══ Passage for review ══
37. The Settling Parties and Staff submit that their joint recommendation is reasonable, having regard to the following factors:

  1. Previous decisions of the Commission and the Director;
  2. Kaplan’s relative youth and inexperience at the time of the events described herein;
  3. Kaplan and Russell have no prior disciplinary issues as part of their registration history;
  4. It appears that no investors have suffered any losses as a result of the activity described herein;
  5. Kaplan and Russell have accepted full responsibility for their misconduct and have expressed remorse for that misconduct; and
  6. By agreeing to this Settlement Agreement, Kaplan, Quartz, Russell, and Blythco have saved Staff the time and resources that would have been required for an opportunity to be heard.
═══
▶ [Problem 1] Repeat the part of the passage on the joint recommendation that begins at the words "1. Previous decisions" and ends after the words "to be heard.".
▶ [Problem 2] How many lines of the entries contain the string "deposito", with case counting? Give only the number.
The passage on the joint recommendation and the entries after it come from unrelated sources.
══ Extracted information ══
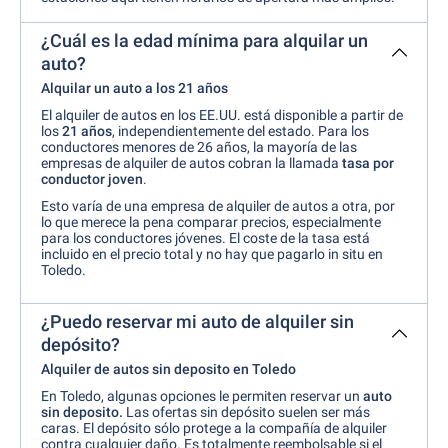
¿Cuál es la edad mínima para alquilar un
auto?
Alquilar un auto a los 21 años
El alquiler de autos en los EE.UU. está disponible a partir de
los
21
años
, independientemente del estado. Para los
conductores menores de 26 años, la mayoría de las
empresas de alquiler de autos
cobran la llamada
tasa por
conductor joven
.
Esto varía de una empresa de alquiler de autos a otra, por
lo que merece la pena comparar precios, especialmente
para los conductores jóvenes. El coste de la tasa está
incluido en el precio total y no hay que pagarlo in situ en
Toledo.
¿Puedo reservar mi auto de alquiler sin
depósito?
Alquiler de autos sin deposito en Toledo
En Toledo, algunas opciones le permiten reservar un
auto
sin deposito.
Las ofertas sin depósito suelen ser más
caras. El depósito sólo protege a la compañía de alquiler
contra cualquier daño. Es totalmente reembolsable si el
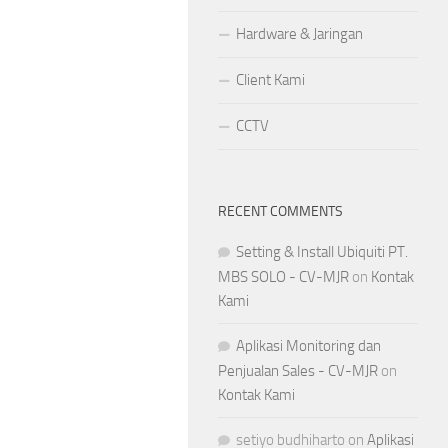
Hardware & Jaringan
Client Kami
CCTV
RECENT COMMENTS
Setting & Install Ubiquiti PT.
MBS SOLO - CV-MJR
on
Kontak
Kami
Aplikasi Monitoring dan
Penjualan Sales - CV-MJR
on
Kontak Kami
setiyo budhiharto
on
Aplikasi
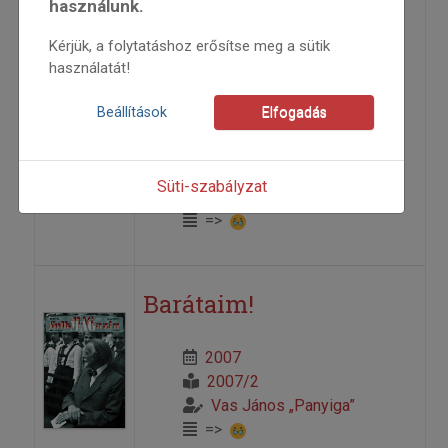
használunk.
A XVIII. Országos
Kérjük, a folytatáshoz erősítse meg a sütik
Szólótáncfesztivál
használatát!
Békéscsabán
Beállítások
Elfogadás
2007
2007/2
Süti-szabályzat
Nagy Zoltán dr.
=>
Barátaim!
2007
2007/2
Vas János „Panyiga”
=>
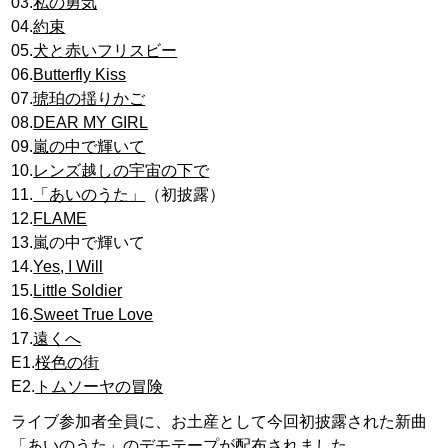
03.
私の勇気
04.
約束
05.
犬と赤いフリスビー
06.
Butterfly Kiss
07.
琥珀の揺りかご
08.
DEAR MY GIRL
09.
嵐の中で輝いて
10.
レンズ越しの宇宙の下で
11.
「あいのうた」
（初披露）
12.
FLAME
13.嵐の中で輝いて
14.
Yes, I Will
15.
Little Soldier
16.
Sweet True Love
17.
遠くへ
E1.
桜色の街
E2.
トムソーヤの冒険
ライブ参加者全員に、お土産として今回初披露された新曲
「あいのうた」のデモテープが配布されました。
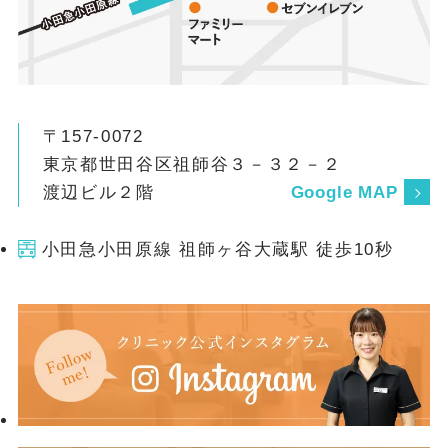
は、明確なガイドラインがなく、**「抗血
栓薬を処方している主治医（内科などの先
生）に対診（照会）をして判断するべき」
**とされています。 ワルファリンを服用中
の方の指標（PT-INR値） ワルファリンをお
〒157-0072
飲みの方には、血液の固まりにくさを示す
東京都世田谷区祖師谷３－３２－２
「PT-INR」という血液検査の数値指標があ
渡辺ビル２階
Google MAP
ります。 抜歯を行う72時間前の血液検査
で、PT-INR値が「2.0～3.0（70歳以上の方
小田急小田原線 祖師ヶ谷大蔵駅 徒歩10秒
は1.6～2.6）」にコントロールされている
場合は、ワルファリンを継続したままの抜
歯が可能です。 （※こちらも単純な抜歯の
みの指標となるため、難しい抜歯の場合は
主治医への対診が必要です。） 当院の安全
への取り組み：必ず「お薬手帳」をお見せ
ください 歯科治療は外科処置を伴うことが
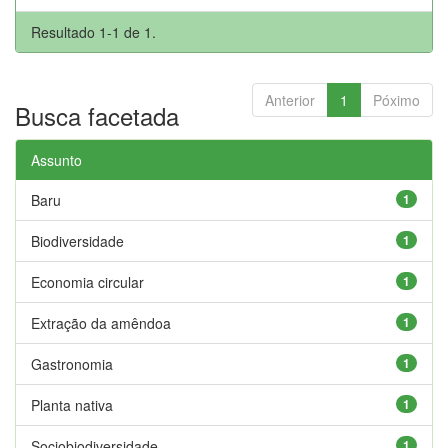
Resultado 1-1 de 1.
Anterior
1
Póximo
Busca facetada
Assunto
Baru
1
Biodiversidade
1
Economia circular
1
Extração da amêndoa
1
Gastronomia
1
Planta nativa
1
Sociobiodiversidade
1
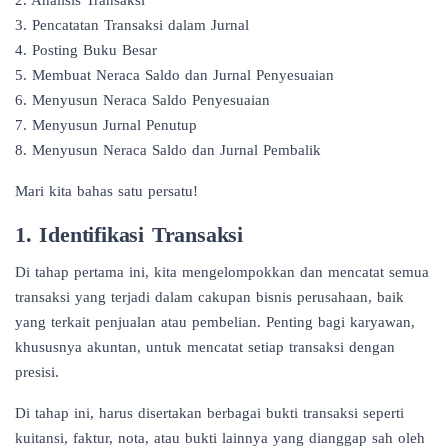
3. Pencatatan Transaksi dalam Jurnal
4. Posting Buku Besar
5. Membuat Neraca Saldo dan Jurnal Penyesuaian
6. Menyusun Neraca Saldo Penyesuaian
7. Menyusun Jurnal Penutup
8. Menyusun Neraca Saldo dan Jurnal Pembalik
Mari kita bahas satu persatu!
1. Identifikasi Transaksi
Di tahap pertama ini, kita mengelompokkan dan mencatat semua
transaksi yang terjadi dalam cakupan bisnis perusahaan, baik
yang terkait penjualan atau pembelian. Penting bagi karyawan,
khususnya akuntan, untuk mencatat setiap transaksi dengan
presisi.
Di tahap ini, harus disertakan berbagai bukti transaksi seperti
kuitansi, faktur, nota, atau bukti lainnya yang dianggap sah oleh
═══
▶ [Problem solution 1]
1. Previous decisions of the Commission and the Director;
  2. Kaplan’s relative youth and inexperience at the time of the events described herein;
  3. Kaplan and Russell have no prior disciplinary issues as part of their registration history;
  4. It appears that no investors have suffered any losses as a result of the activity described herein;
  5. Kaplan and Russell have accepted full responsibility for their misconduct and have expressed remorse for that misconduct; and
  6. By agreeing to this Settlement Agreement, Kaplan, Quartz, Russell, and Blythco have saved Staff the time and resources that would have been required for an opportunity to be heard.

▶ [Problem solution 2] 2